Faroe Islanders - Economy



Subsistence and Commercial Activities. The Faroese economy has always had a monolithic export sector and a diversified internal one. Formerly, the principal export was wool; subsistence pursuits included fishing, fowling, sealing, pilot whaling, digging peat, keeping milk cows, raising hay, and—until potatoes became popular around 1830—raising barley. Today, most villagers raise potatoes and own a few sheep; some fish inshore for domestic needs or supplementary income. Pilot whaling provides an important and prized source of meat and fat. The principal export is fish. Fish and fish products regularly account for about 95 percent of Faroese exports by value; and fishing and fish processing, which employ about a fifth of the working population, account for 24 percent of the gross domestic product. The next largest categories are government services (19 percent), Commerce (14 percent), shipyards and other industry (11 percent), transportation and communication (8 percent), and construction (8 percent). The GNP is about 5.6 billion krónur, or about $12,000 per person, and is growing at a real annual rate of 4.3 percent.


Industrial Arts. In addition to a fishing fleet, which includes 270 vessels of over 20 gross tons, there are three shipyards and numerous firms engaged in construction, road building, food processing, and so forth.


Trade. The Faroes depend heavily on imported food, petroleum products, machinery, manufactured goods, raw materials, etc. About half their imports come from Denmark, and a quarter from Norway, Sweden, the United Kingdom (U.K.), and western Germany. About a fifth of the Faroes' exports go to Denmark, and over half to the United States, the U.K., and Germany. The balance of trade is perennially negative.
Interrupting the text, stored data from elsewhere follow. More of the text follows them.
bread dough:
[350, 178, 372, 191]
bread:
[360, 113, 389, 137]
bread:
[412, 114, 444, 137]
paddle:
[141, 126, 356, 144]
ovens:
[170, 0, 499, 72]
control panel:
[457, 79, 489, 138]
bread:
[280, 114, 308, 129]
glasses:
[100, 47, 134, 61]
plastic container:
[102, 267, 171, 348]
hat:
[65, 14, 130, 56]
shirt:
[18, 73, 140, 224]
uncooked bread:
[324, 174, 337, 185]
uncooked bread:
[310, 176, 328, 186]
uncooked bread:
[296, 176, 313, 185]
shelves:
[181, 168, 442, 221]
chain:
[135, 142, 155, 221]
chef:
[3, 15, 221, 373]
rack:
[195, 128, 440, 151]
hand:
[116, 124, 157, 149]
The larger towns and especially Tórshavn have many wholesale firms and specialized stores; the villages have small general stores selling foodstuffs, clothing, and Household wares.


Division of Labor. A strong sexual division of labor is only gradually weakening. Women performed household tasks and, for example, some chores in haying and digging peat. Men performed outdoor tasks and helped to card and spin wool in the winter. Women, who began to work in fish processing in the nineteenth century, today also work as clerks, nurses, teachers, etc.


Land Tenure. Lands may be either leasehold or freehold. About half the land in the Faroes is leasehold ( kongsjørð ), owned by the state. The approximately 300 leaseholds are impartible and inherited by male primogeniture. Freeholdings ( óðalsjørð ) may be divided by sale and inheritance. All land is divided between outfield ( hagi ) and infield ( bøur ). Tenancy or ownership of a stretch of outfield confers rights to a proportional stretch of infield, and, for example, to certain fowling privileges. The outfield is used for summer pasturage. The infield is used for crops and winter pasturage. A stone wall separates infield and outfield. Large sections of outfield are similarly divided, but the infield is unfenced. The village is set in the infield.